Das LG Braunschweig hat in zwei einstweiligen Verfügungsverfahren (Beschl. v. 04.02.2008 - Az.: 9 0 294/08 (26)) und (Beschl. v. 04.02.2008 - Az.: 9 0 296/08 (28)) entschieden, dass die Benutzung fremder Kennzeichen als Google AdWords Markenverletzungen sind. Das Gericht hat sich dabei vor allem auch über die Option "weitgehend passende Keywords" geäußert:

"1. Die Benutzung eines Markennamens als bloßes Keyword im Rahmen von Google AdWords stellt einen kennzeichenmäßigen Gebrauch und somit auch eine Markenverletzung dar.

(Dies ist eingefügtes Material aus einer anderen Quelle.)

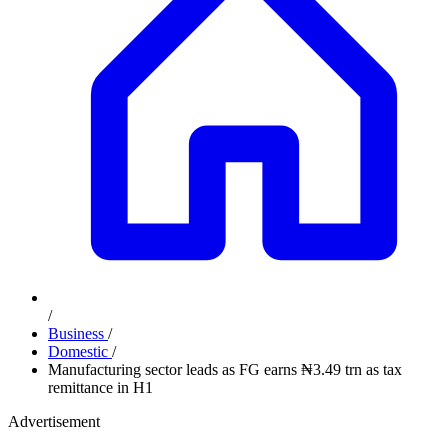
/
Business
/
Domestic
/
Manufacturing sector leads as FG earns ₦3.49 trn as tax
remittance in H1
Advertisement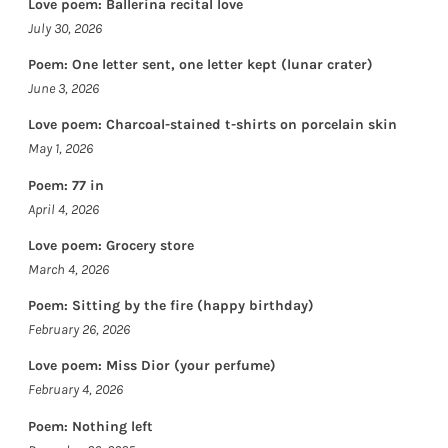
Love poem: Ballerina recital love
July 30, 2026
Poem: One letter sent, one letter kept (lunar crater)
June 3, 2026
Love poem: Charcoal-stained t-shirts on porcelain skin
May 1, 2026
Poem: 77 in
April 4, 2026
Love poem: Grocery store
March 4, 2026
Poem: Sitting by the fire (happy birthday)
February 26, 2026
Love poem: Miss Dior (your perfume)
February 4, 2026
Poem: Nothing left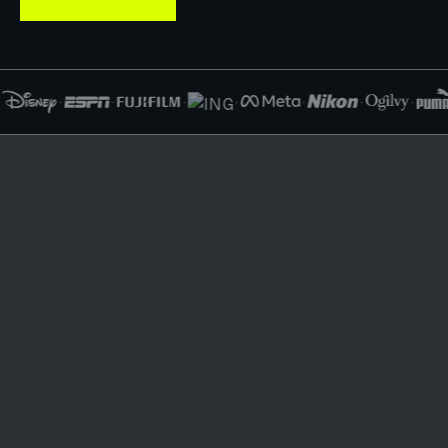
·
·
·
·
·
·
·
·
WHAT WE BUILD
A logo alone does not scale
your brand.
We build the system that does.
As your business grows, your brand shows up in more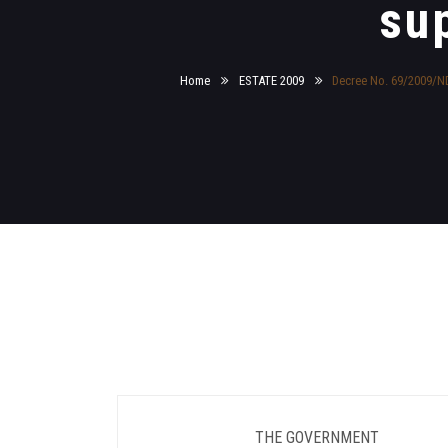
su
Home
ESTATE 2009
Decree No. 69/2009/ND-
THE GOVERNMENT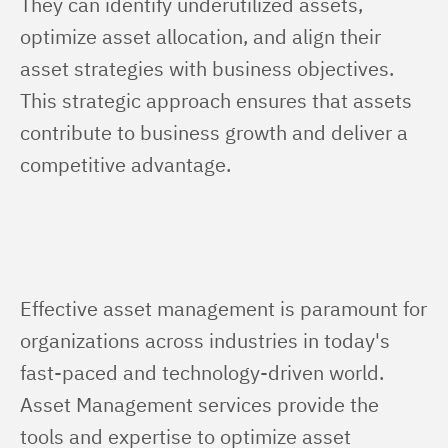
They can identify underutilized assets, 
optimize asset allocation, and align their 
asset strategies with business objectives. 
This strategic approach ensures that assets 
contribute to business growth and deliver a 
competitive advantage.
Effective asset management is paramount for 
organizations across industries in today's 
fast-paced and technology-driven world. 
Asset Management services provide the 
tools and expertise to optimize asset 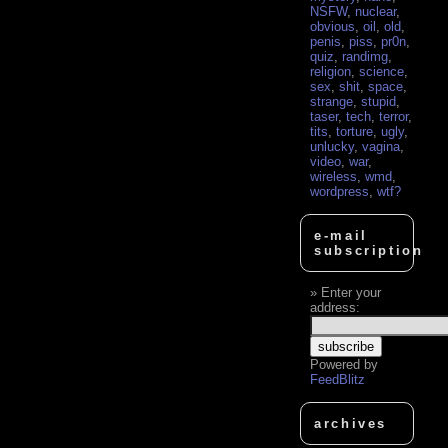
NSFW
,
nuclear
,
obvious
,
oil
,
old
,
penis
,
piss
,
pr0n
,
quiz
,
randimg
,
religion
,
science
,
sex
,
shit
,
space
,
strange
,
stupid
,
taser
,
tech
,
terror
,
tits
,
torture
,
ugly
,
unlucky
,
vagina
,
video
,
war
,
wireless
,
wmd
,
wordpress
,
wtf?
e-mail
subscription
Enter your
address:
Powered by
FeedBlitz
archives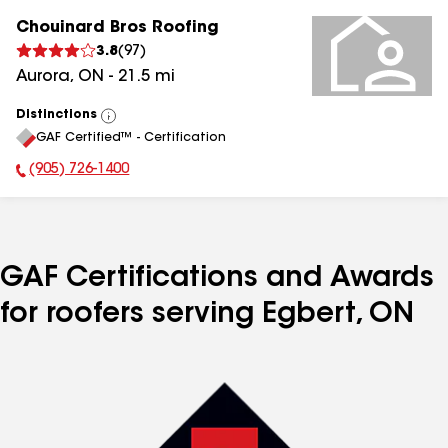
Chouinard Bros Roofing
3.8
(
97
)
Aurora
,
ON
-
21.5
mi
Distinctions
View
GAF Certified™ - Certification
All
(905) 726-1400
Phone Number:
GAF Certifications and Awards
for roofers serving Egbert, ON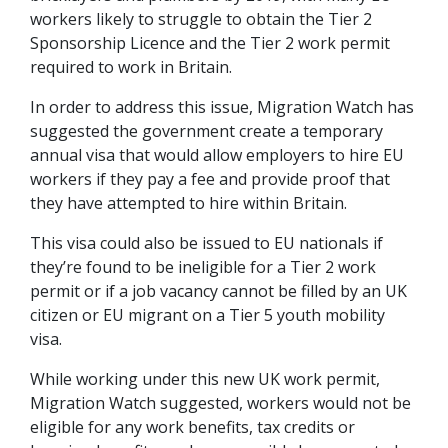
workers likely to struggle to obtain the Tier 2
Sponsorship Licence and the Tier 2 work permit
required to work in Britain.
In order to address this issue, Migration Watch has
suggested the government create a temporary
annual visa that would allow employers to hire EU
workers if they pay a fee and provide proof that
they have attempted to hire within Britain.
This visa could also be issued to EU nationals if
they’re found to be ineligible for a Tier 2 work
permit or if a job vacancy cannot be filled by an UK
citizen or EU migrant on a Tier 5 youth mobility
visa.
While working under this new UK work permit,
Migration Watch suggested, workers would not be
eligible for any work benefits, tax credits or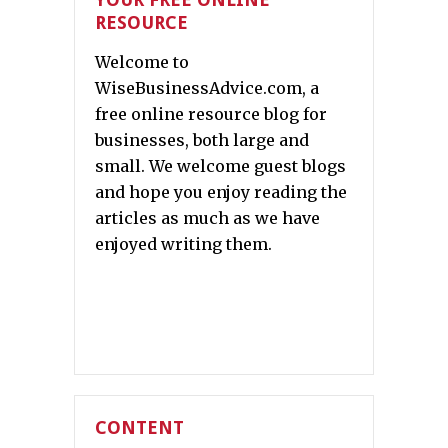
RESOURCE
Welcome to
WiseBusinessAdvice.com, a
free online resource blog for
businesses, both large and
small. We welcome guest blogs
and hope you enjoy reading the
articles as much as we have
enjoyed writing them.
CONTENT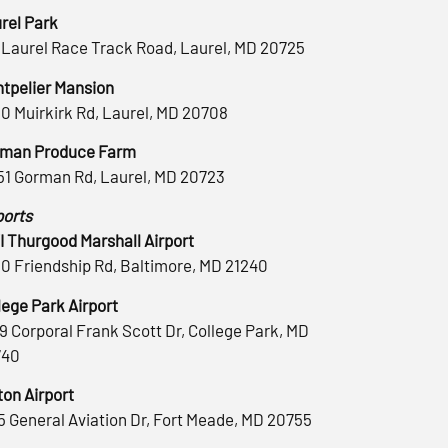
rel Park
 Laurel Race Track Road, Laurel, MD 20725
tpelier Mansion
0 Muirkirk Rd, Laurel, MD 20708
man Produce Farm
51 Gorman Rd, Laurel, MD 20723
ports
 Thurgood Marshall Airport
0 Friendship Rd, Baltimore, MD 21240
lege Park Airport
9 Corporal Frank Scott Dr, College Park, MD
740
ton Airport
5 General Aviation Dr, Fort Meade, MD 20755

2. Der Inserent von Google AdWords ist für die von Google vorgenommen Zuordnungen verantwortlich. Dies gilt jedenfalls für die Fälle, in den das geschützte Zeichen in der Liste der "weitgehend passenden Keywords" steht, die von Google automatisch als Standardoption vorgegeben wird.

3. Erscheint die geschaltete Anzeige bei Google AdWords aufgrund (leicht) falscher oder abweichender Schreibwesen auch dann, wenn weder in der eigenen Keywordliste selbst noch in der erweiterten Liste der Begriff steht, beginnt eine Verantwortlichkeit des Inserenten erst ab Kenntnis. Der Inserent ist in einem solchen Fall jedoch verpflichtet, das Problem nach Kenntniserlangung durch Eingabe eines "auszuschließenden Keywords" zu verhindern. Andernfalls haftet er auf Unterlassung."